Improving ASP.NET Session State database performance by reducing blocking

Published Sun, Feb 4 2007 23:24 | GregLow

On a recent consulting engagement, I was working with a client that had significant performance issues with their ASP.NET session state database. They had a combination of both large session state and a large number of concurrent sessions. They were regularly experiencing command timeouts on that database.

In my investigation, curiously I found that a DELETE statement was the culprit. I tracked it to the DeleteExpiredSessions stored procedure. Looking at it, it seems tame enough:

CREATE PROCEDURE DeleteExpiredSessions

AS

  DECLARE @now DATETIME

  SET @now = GETUTCDATE()

 

  DELETE ASPState..ASPStateTempSessions

  WHERE Expires < @now

 

  RETURN 0

GO

However, the problem is that as session size grows, each delete takes longer and as the number of sessions grows, this simple DELETE ends up causing substantial blocking.

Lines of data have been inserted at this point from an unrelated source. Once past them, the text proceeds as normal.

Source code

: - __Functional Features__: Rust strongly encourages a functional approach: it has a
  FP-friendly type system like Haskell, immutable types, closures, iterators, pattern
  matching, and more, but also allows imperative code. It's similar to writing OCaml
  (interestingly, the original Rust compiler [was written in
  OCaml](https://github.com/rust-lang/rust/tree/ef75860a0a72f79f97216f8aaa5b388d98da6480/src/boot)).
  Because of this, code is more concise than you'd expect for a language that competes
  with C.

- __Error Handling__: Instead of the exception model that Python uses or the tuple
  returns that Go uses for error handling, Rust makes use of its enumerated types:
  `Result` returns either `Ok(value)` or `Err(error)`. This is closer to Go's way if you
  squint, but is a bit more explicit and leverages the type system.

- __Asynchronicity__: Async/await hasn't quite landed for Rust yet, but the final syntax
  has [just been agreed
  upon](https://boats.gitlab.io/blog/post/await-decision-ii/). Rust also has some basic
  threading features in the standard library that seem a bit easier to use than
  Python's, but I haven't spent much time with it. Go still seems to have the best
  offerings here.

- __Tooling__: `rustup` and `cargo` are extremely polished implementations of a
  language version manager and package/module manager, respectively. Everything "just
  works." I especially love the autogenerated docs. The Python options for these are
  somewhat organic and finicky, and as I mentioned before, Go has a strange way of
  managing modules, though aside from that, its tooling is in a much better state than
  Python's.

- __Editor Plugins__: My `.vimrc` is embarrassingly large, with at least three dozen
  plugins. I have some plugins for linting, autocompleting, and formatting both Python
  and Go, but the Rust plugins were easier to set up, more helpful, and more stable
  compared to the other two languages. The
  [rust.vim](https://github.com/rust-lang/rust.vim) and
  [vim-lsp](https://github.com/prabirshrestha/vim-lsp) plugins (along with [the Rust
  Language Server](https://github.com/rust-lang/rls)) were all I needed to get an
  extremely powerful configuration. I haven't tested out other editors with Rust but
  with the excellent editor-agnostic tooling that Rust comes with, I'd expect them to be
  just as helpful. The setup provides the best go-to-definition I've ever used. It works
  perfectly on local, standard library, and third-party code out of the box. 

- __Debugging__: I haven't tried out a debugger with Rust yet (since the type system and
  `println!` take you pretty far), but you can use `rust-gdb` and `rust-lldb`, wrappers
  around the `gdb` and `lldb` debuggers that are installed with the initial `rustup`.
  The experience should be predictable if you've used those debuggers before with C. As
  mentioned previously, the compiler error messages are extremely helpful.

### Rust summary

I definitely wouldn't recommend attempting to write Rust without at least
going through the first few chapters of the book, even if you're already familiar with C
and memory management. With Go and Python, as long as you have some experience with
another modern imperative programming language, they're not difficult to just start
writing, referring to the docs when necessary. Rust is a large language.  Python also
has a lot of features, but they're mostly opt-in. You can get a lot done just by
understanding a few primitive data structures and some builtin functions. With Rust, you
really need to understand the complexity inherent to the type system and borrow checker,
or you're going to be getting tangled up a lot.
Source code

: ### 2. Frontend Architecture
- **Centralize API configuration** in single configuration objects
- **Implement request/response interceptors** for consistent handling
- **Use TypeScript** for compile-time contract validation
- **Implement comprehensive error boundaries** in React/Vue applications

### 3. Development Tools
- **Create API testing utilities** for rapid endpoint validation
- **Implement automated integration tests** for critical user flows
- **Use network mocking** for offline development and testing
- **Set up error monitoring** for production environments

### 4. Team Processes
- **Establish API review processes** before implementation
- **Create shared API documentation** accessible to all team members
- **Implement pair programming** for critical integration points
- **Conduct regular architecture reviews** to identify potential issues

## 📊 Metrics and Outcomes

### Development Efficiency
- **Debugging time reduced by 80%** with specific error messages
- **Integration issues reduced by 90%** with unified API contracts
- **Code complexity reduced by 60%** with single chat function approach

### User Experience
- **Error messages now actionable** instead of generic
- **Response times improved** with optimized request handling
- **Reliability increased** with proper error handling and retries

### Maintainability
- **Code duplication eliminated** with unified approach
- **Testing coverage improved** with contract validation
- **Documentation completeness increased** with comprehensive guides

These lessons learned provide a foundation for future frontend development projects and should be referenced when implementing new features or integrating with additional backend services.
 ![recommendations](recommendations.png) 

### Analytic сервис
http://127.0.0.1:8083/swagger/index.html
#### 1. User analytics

It was at the head of nearly every blocking chain. This proc is run every five minutes.

There is no need for this proc to do all the deletes in a single operation. I replaced it with one that does a series of individual deletes:

CREATE PROCEDURE dbo.DeleteExpiredSessions

AS

  DECLARE @now datetime

  SET @now = GETUTCDATE()

 

  CREATE TABLE #ExpiredSessions

  ( SessionID nvarchar(88) NOT NULL

      PRIMARY KEY

  )

 

  INSERT #ExpiredSessions (SessionID)

  SELECT SessionID

  FROM [ASPState_2_0].dbo.ASPStateTempSessions

  WHERE Expires < @now

 

  DECLARE SessionCursor CURSOR LOCAL FORWARD_ONLY READ_ONLY

  FOR SELECT SessionID FROM #ExpiredSessions ORDER BY CHECKSUM(NEWID())

 

  DECLARE @SessionID nvarchar(88)

 

  OPEN SessionCursor

  FETCH NEXT FROM SessionCursor INTO @SessionID

  WHILE @@FETCH_STATUS = 0 BEGIN

    DELETE FROM [ASPState_2_0].dbo.ASPStateTempSessions

      WHERE SessionID = @SessionID

    FETCH NEXT FROM SessionCursor INTO @SessionID

  END

  CLOSE SessionCursor

  DEALLOCATE SessionCursor

 

  DROP TABLE #ExpiredSessions

  RETURN 0

GO

While I'm not a fan of using cursors, the use of one here is ideal. The other less than obvious advantage of this version of the proc is that the cursor is designed to traverse the table of expired sessions in random order (CHECKSUM(NEWID())). This means that if the proc isn't working fast enough, you can simply add another job to run another copy of the proc at the same time. If one copy happens to try to delete a row that's already deleted by the other copy, that's not an issue anyway.

The blocking was completely solved by replacing the proc with this version.